# BBC weathergirl keeps her promise...



## rustyintegrale (Oct 1, 2006)

Hi Guys,

Anyone who viewed my second video post about my exhaust recently will know that I met BBC South East weathergirl, Kaddy Lee-Preston at a networking evening last Thursday during which she made us a little promise... :wink:

Well here it is, as recorded on Friday evening... :wink:

http://tinyurl.com/lu79yg

Good girl! :lol: Now we know she's up for a laugh we're gonna make it really challenging for her next month! :wink:

Cheers

Rich


----------



## southTT (Feb 5, 2008)

Brilliant :lol: 
cheers
jon


----------



## rustyintegrale (Oct 1, 2006)

southTT said:


> Brilliant :lol:
> cheers
> jon


She's got a fab arse too...










Cheers

rich


----------



## mde-tt (Aug 7, 2007)

Fair plays to her- she is fit!

Thats a great shot of her arse - very nice


----------



## saint (Dec 6, 2002)

Sorry, Becky Mantin beats all weather girls!!!!


----------



## scoTTy (May 6, 2002)

saint said:


> Sorry, Becky Mantin beats all weather girls!!!!

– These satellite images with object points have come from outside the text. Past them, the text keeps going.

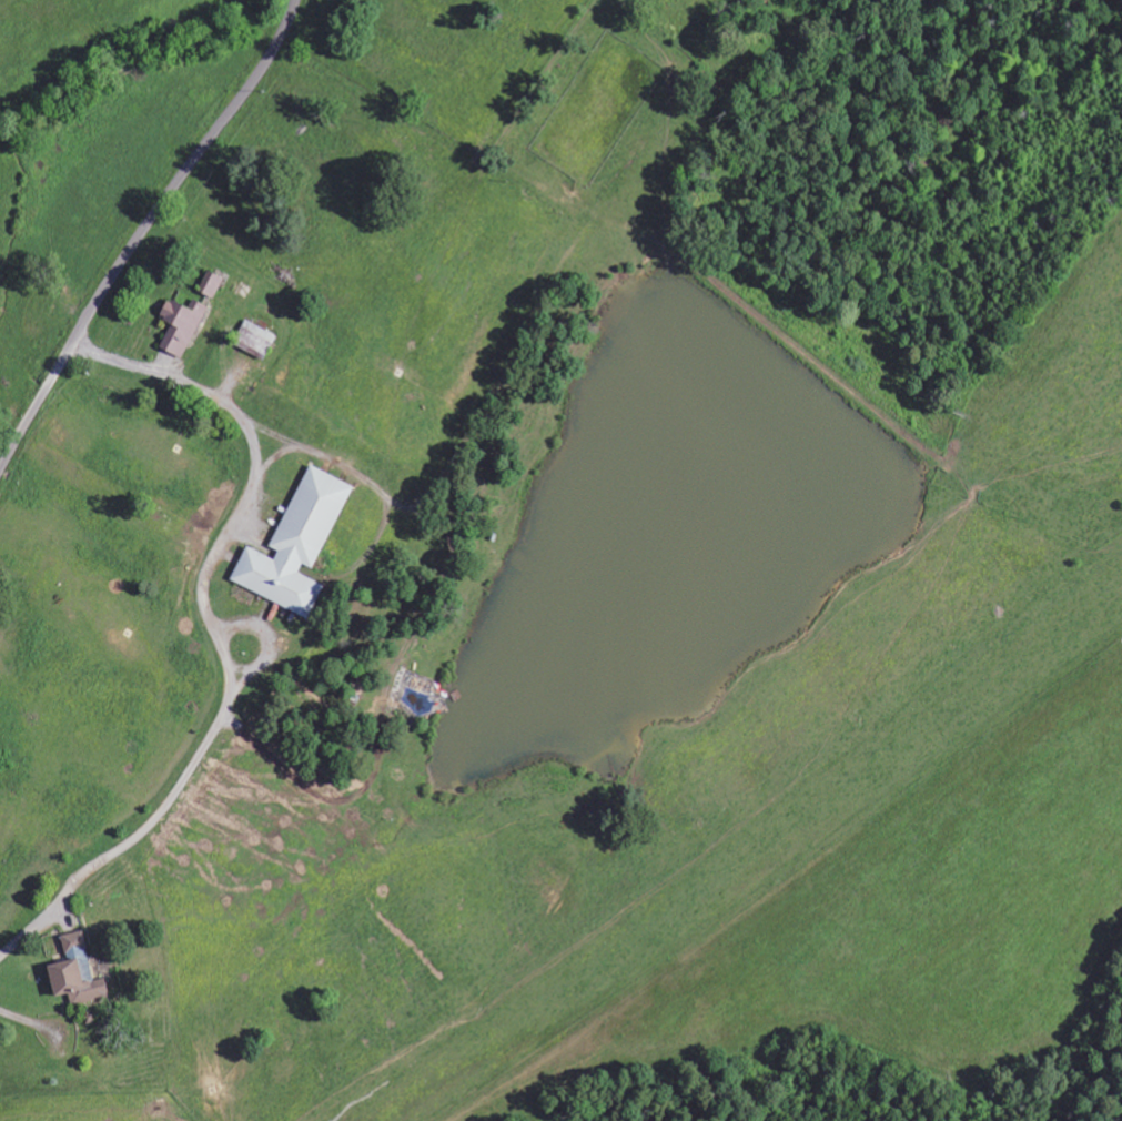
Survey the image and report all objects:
road: (143, 231)
building: (177, 327)
building: (252, 341)
building: (292, 546)
airport runway: (740, 858)
building: (71, 975)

Join the queue! Phhooooorrrr!


----------



## Wallsendmag (Feb 12, 2004)

I went to school with Diane Oxberry,she used to be the weather Girl on Radio 1


----------



## Toshiba (Jul 8, 2004)

Come on guys, becky is my wife...


----------



## saint (Dec 6, 2002)

Toshiba said:


> Come on guys, becky is my wife...


For how long....? She told me last night that.... phew... you (Toshiba) ain't got long to last... or was that... you don't last long....


----------



## Toshiba (Jul 8, 2004)

I dont do it for her, not point beating around the bush now is there...


----------



## saint (Dec 6, 2002)

Yup no point at all!


----------



## rustyintegrale (Oct 1, 2006)

saint said:


> Sorry, Becky Mantin beats all weather girls!!!!


Yep, I have to agree.

I love her hair...


----------



## jammyd (Oct 11, 2008)

wallsendmag said:


> I went to school with Diane Oxberry,she used to be the weather Girl on Radio 1


Now the weather woman on BBC NorthWest and BBC Radio Manchester!


----------



## jammyd (Oct 11, 2008)

Just watched look north ( stuck in hotel in Washington)








shes not too bad


----------



## mde-tt (Aug 7, 2007)

jammyd said:


> Just watched look north ( stuck in hotel in Washington)
> 
> 
> 
> ...


Sorry, but not for me.
I'd rather have Kaddy (the BBC south east one with the cracking arse)


----------



## Trev TT (Nov 16, 2008)

wallsendmag said:


> I went to school with Diane Oxberry,she used to be the weather Girl on Radio 1


Yea I remember that with Simon mayo. not sure if ya no though. she still is a weather girl for Granada reports news our ITV channel in the northwest


----------



## Hallyfella (Mar 5, 2007)

Trev TT said:


> wallsendmag said:
> 
> 
> > I went to school with Diane Oxberry,she used to be the weather Girl on Radio 1
> ...


Sorry mate but i think you will find its BBC local news. She would still get it though!! :roll:


----------



## Trev TT (Nov 16, 2008)

Realy, thought Gordon burns work for granada. oh well I guess she still employed by the beeb then. loyal to the last eh


----------



## Petesy (May 17, 2007)

we have these three munters on bbc ni
thats too harsh, the blonde, jackie mccann is ok and has a soothing irish brogue...she could be forecasting the worst weather ever and you wouldn't get too worried about it


----------